→ **Given information**

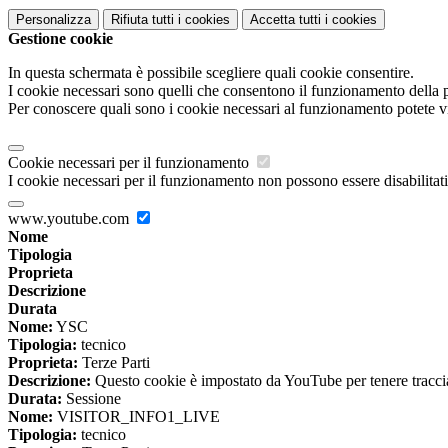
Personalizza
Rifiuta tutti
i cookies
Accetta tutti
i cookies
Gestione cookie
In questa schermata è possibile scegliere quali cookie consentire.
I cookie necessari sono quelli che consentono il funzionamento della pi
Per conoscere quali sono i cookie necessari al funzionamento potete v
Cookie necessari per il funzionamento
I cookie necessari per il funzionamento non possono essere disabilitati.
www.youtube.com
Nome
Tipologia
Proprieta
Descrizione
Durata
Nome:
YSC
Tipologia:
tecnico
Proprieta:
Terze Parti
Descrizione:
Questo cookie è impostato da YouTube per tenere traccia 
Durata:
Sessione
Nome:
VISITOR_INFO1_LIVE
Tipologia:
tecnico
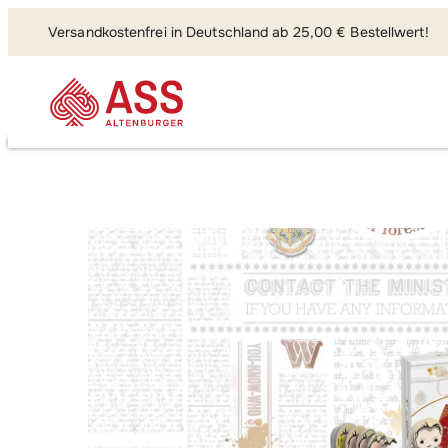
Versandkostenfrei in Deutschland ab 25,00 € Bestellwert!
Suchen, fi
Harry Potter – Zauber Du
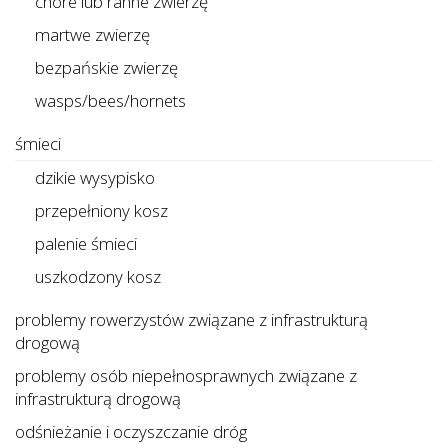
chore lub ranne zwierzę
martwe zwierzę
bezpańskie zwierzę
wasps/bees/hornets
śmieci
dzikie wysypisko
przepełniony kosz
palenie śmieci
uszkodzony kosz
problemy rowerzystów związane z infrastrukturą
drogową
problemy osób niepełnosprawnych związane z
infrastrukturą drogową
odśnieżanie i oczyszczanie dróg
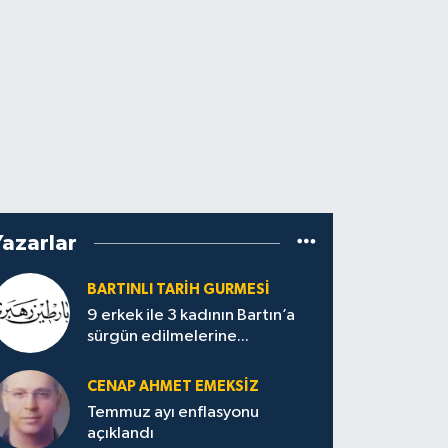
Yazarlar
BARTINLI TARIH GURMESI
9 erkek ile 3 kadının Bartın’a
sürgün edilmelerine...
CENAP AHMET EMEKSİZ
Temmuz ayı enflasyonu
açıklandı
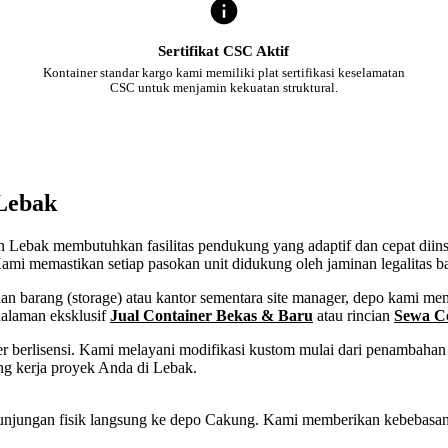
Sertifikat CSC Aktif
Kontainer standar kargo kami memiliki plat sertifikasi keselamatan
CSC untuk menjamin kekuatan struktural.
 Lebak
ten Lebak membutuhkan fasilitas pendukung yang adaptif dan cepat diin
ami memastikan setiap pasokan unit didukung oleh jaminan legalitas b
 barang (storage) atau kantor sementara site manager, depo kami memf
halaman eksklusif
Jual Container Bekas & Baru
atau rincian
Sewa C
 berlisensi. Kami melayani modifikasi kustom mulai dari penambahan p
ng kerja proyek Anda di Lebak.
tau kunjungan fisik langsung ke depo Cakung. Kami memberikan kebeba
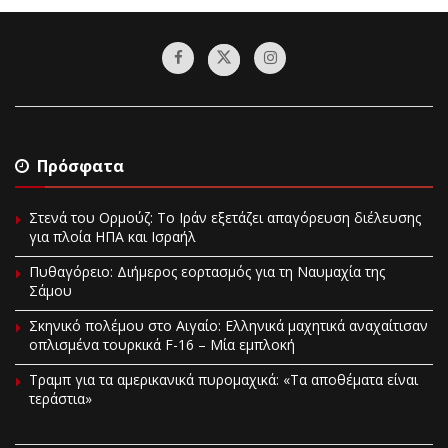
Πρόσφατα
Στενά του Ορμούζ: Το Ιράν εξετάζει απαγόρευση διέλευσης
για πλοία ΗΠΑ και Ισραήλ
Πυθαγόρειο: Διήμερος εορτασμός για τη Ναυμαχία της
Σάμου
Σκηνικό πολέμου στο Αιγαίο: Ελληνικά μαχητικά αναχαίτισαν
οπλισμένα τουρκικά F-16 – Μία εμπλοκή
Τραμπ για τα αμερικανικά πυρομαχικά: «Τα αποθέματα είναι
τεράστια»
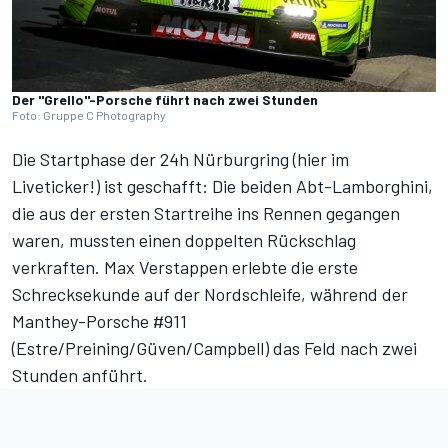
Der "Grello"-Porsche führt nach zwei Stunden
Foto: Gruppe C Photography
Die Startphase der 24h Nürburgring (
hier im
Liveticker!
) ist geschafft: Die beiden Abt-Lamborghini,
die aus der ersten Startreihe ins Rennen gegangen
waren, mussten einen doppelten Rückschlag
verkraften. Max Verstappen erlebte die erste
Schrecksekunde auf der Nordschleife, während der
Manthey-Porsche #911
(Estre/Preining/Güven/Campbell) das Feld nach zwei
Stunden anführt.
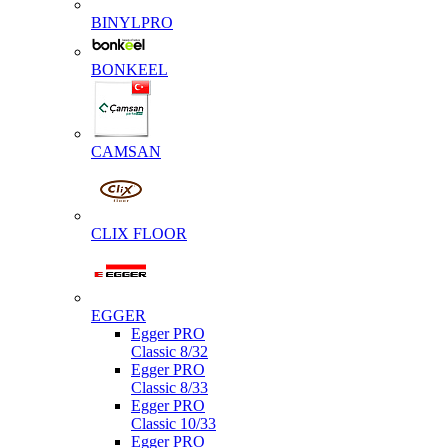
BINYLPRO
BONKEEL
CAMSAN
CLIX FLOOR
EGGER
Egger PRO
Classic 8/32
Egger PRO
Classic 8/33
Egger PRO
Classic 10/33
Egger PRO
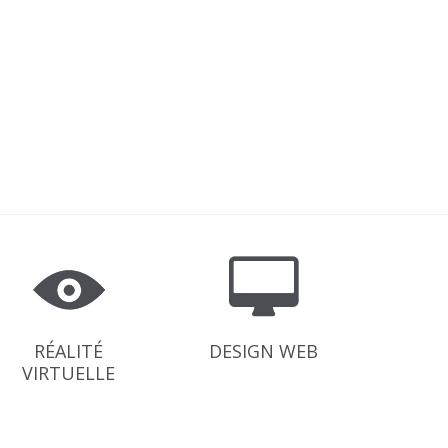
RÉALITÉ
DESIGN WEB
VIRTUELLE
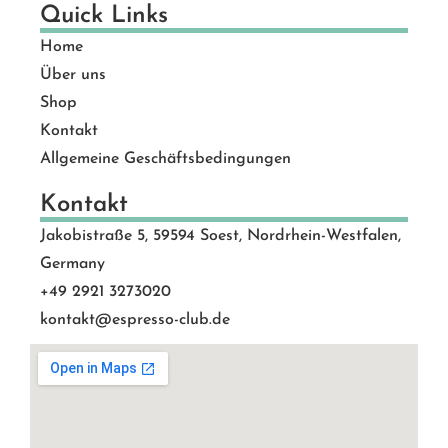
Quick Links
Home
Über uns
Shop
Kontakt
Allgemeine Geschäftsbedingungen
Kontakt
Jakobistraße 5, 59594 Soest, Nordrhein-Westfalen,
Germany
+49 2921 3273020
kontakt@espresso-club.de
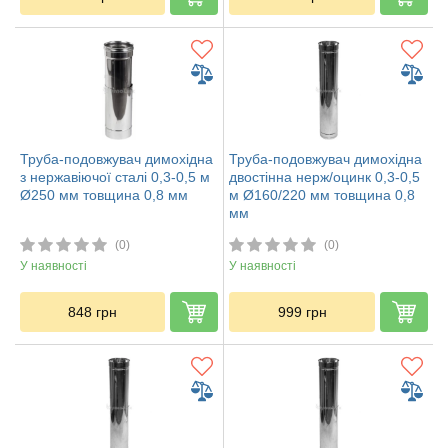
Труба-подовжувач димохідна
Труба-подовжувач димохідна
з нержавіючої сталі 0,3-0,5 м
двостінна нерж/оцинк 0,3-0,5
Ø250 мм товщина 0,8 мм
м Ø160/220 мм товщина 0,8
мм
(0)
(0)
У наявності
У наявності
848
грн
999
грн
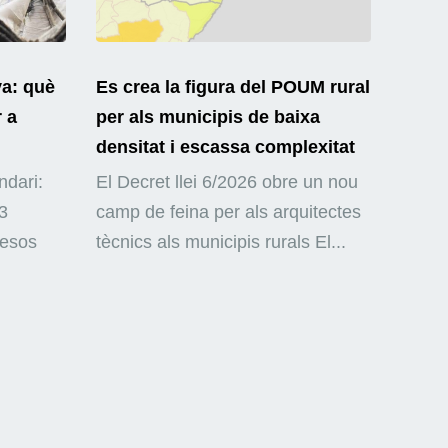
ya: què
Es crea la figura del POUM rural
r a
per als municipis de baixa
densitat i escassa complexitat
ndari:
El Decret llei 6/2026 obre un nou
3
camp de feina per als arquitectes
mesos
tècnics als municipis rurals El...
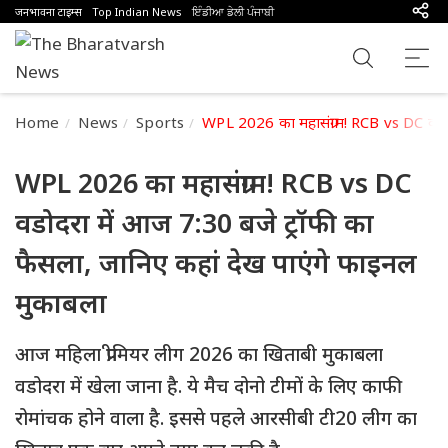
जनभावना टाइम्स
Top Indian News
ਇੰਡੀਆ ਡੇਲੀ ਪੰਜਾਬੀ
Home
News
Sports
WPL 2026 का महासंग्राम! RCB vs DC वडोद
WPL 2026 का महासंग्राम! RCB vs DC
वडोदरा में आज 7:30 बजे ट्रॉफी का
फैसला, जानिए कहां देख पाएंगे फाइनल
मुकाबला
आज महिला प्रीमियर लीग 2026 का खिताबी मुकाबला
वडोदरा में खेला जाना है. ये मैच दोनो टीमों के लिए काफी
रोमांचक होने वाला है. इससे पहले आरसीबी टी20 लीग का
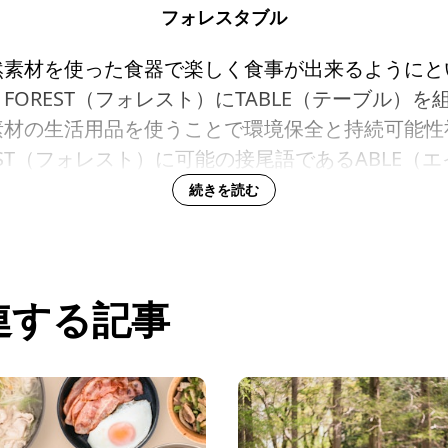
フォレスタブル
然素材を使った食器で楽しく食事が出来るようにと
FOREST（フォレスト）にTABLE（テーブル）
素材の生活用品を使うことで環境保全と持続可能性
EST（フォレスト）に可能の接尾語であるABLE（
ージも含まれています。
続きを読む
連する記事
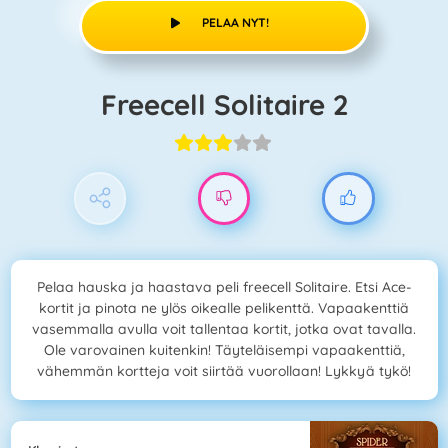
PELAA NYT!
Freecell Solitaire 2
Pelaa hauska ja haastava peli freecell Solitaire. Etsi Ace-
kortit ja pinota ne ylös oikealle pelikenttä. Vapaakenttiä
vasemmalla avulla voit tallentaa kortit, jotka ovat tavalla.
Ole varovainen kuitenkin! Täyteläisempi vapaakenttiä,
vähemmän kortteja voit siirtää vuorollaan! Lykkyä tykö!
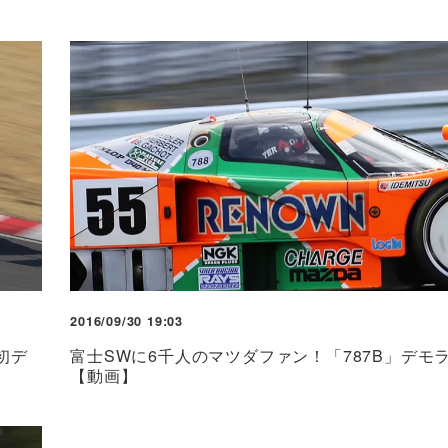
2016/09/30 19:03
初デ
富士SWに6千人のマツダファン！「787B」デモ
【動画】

→ **What this task involves**
Print, exactly as written, the lines above from the first one to the one containing "Per conoscere quali". Leave out pictures.

→ **Result below**
Personalizza
Rifiuta tutti
i cookies
Accetta tutti
i cookies
Gestione cookie
In questa schermata è possibile scegliere quali cookie consentire.
I cookie necessari sono quelli che consentono il funzionamento della pi
Per conoscere quali sono i cookie necessari al funzionamento potete v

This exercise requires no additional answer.